The media, en masse, didn’t run cover for Andrew Cuomo so much as show no curiosity whatsoever in the rumors and accusations swirling around him. Where there’s smoke, there’s fire; and smoke has been swirling around Cuomo for over a year.

There was Lindsay Boylan’s bombshell accusation, published in great detail, which launched the New York AG investigation in the first place. It was an investigation which Cuomo insisted would clear him of all wrongdoing.

“Wait for the AG’s report, don’t rush to judgement,” was Cuomo’s final word on the matter.

That the press et al, even the Gray Lady herself, the Paper of Record, was content to let it go at that, is impossible to credit without admitting a certain level of bias into the equation.

New York’s whopping death rate from COVID-19 has been an open secret since the beginning of the epidemic. New York shot to the top of the heap almost immediately and the New York Times never asked why.

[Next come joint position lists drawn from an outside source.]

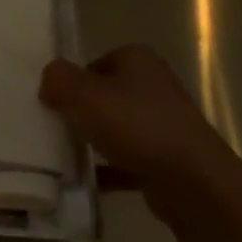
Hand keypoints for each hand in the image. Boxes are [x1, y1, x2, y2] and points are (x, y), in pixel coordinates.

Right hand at [40, 45, 223, 207]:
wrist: (193, 181)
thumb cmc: (136, 125)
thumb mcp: (84, 94)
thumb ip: (58, 80)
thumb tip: (49, 81)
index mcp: (137, 60)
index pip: (94, 63)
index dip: (72, 82)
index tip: (55, 104)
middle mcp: (154, 85)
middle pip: (106, 95)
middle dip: (83, 112)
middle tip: (59, 128)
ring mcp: (164, 123)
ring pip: (118, 128)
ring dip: (96, 141)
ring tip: (69, 156)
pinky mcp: (168, 159)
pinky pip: (129, 160)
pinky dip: (110, 169)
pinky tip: (89, 181)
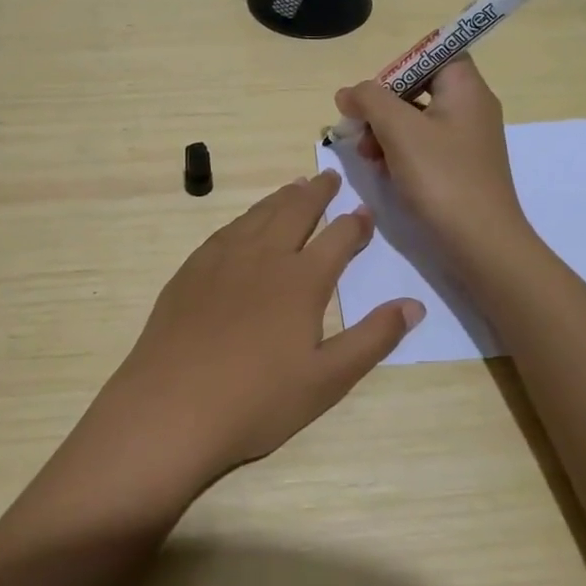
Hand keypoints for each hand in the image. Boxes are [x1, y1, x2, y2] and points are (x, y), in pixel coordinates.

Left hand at [90, 172, 423, 489]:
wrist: (171, 407)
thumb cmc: (257, 400)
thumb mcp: (328, 380)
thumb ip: (373, 339)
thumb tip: (414, 304)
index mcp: (302, 280)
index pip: (338, 238)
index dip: (356, 224)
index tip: (366, 212)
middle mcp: (264, 256)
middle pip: (296, 211)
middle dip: (317, 193)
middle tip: (330, 178)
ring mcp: (222, 259)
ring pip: (259, 214)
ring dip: (281, 198)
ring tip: (294, 187)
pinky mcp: (192, 269)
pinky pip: (227, 229)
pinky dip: (246, 217)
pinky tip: (246, 223)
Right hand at [334, 55, 535, 279]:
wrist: (481, 244)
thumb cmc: (442, 177)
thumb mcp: (399, 130)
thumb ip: (369, 100)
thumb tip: (348, 92)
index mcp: (466, 88)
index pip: (434, 52)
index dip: (400, 65)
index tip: (375, 90)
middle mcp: (471, 107)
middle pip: (419, 87)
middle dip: (383, 105)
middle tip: (359, 127)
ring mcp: (466, 140)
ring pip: (416, 119)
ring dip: (385, 131)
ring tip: (366, 154)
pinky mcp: (459, 167)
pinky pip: (423, 146)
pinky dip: (399, 152)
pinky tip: (381, 170)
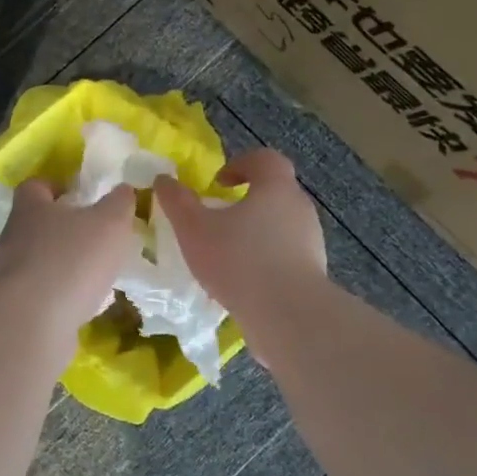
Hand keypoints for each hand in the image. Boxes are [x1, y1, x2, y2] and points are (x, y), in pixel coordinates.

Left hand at [0, 181, 140, 336]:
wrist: (35, 321)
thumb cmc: (72, 259)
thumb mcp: (110, 223)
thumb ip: (119, 203)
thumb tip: (123, 191)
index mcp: (30, 207)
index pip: (36, 186)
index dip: (57, 187)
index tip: (81, 196)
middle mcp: (14, 235)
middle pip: (37, 222)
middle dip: (64, 227)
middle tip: (95, 234)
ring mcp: (11, 271)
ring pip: (39, 257)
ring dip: (64, 261)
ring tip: (95, 270)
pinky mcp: (17, 303)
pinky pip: (42, 289)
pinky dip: (61, 290)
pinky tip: (85, 300)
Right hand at [155, 149, 326, 356]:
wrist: (288, 315)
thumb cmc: (239, 260)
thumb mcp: (194, 228)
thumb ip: (177, 201)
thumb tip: (163, 179)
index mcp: (276, 187)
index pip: (265, 159)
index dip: (240, 164)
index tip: (218, 182)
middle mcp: (300, 208)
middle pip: (274, 192)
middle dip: (245, 201)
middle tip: (217, 218)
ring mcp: (311, 241)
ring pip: (280, 226)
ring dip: (255, 233)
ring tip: (227, 254)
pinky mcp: (313, 272)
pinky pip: (286, 256)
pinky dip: (265, 261)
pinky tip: (243, 282)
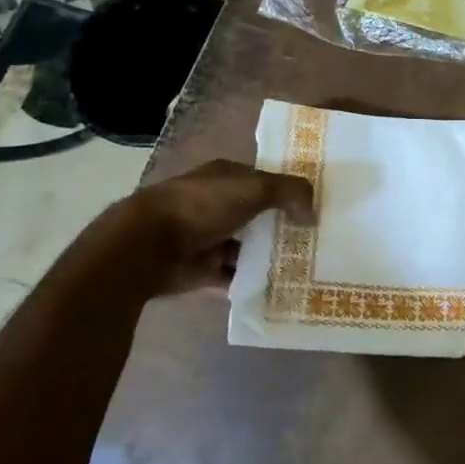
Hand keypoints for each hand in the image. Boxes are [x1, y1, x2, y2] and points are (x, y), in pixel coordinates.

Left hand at [113, 158, 314, 296]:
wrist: (147, 247)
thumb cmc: (202, 206)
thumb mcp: (256, 188)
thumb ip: (291, 193)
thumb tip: (313, 214)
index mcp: (225, 177)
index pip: (264, 181)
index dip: (289, 192)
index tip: (315, 208)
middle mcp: (216, 204)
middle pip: (258, 214)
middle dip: (282, 226)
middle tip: (316, 240)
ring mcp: (208, 237)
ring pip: (248, 246)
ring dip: (269, 255)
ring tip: (304, 266)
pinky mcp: (202, 268)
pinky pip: (234, 275)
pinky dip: (251, 280)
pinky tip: (278, 286)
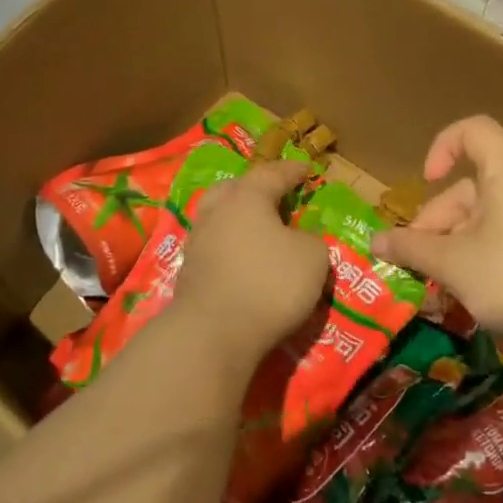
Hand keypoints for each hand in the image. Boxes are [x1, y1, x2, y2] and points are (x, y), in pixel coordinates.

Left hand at [172, 161, 327, 361]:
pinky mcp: (190, 273)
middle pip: (234, 189)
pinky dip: (232, 248)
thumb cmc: (269, 283)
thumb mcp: (313, 258)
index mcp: (247, 197)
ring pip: (220, 219)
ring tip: (261, 231)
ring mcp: (198, 242)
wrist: (213, 334)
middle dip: (254, 189)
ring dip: (240, 221)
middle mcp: (217, 212)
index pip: (272, 173)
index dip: (292, 171)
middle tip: (274, 195)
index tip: (306, 169)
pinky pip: (216, 248)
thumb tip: (299, 240)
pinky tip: (245, 261)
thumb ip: (311, 240)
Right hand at [371, 116, 502, 332]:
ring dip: (451, 241)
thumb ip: (410, 248)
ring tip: (436, 280)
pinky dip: (476, 252)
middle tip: (417, 259)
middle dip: (436, 220)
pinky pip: (501, 235)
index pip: (475, 131)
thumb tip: (375, 243)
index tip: (427, 181)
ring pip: (482, 216)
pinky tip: (463, 286)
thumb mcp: (452, 264)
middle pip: (470, 187)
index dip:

If a Republican governor had presided over the state with the most deaths from COVID-19, the New York Times would have asked why. And reporters from the NYT would have to stand in line behind other reporters from major media outlets asking the same question, night and day, until they got an answer.

Any answer.

Barring an answer, and until they got one, speculation would have been off the charts. Rachel Maddow would have dedicated a nightly segment to it, to getting to the bottom of it and the latest theories from the leading experts as to why.

Why did Andrew Cuomo get a pass?

Until the New York Times, CNN and The Washington Post are ready to answer that question honestly, the crisis of media credibility in this country is going to continue to worsen.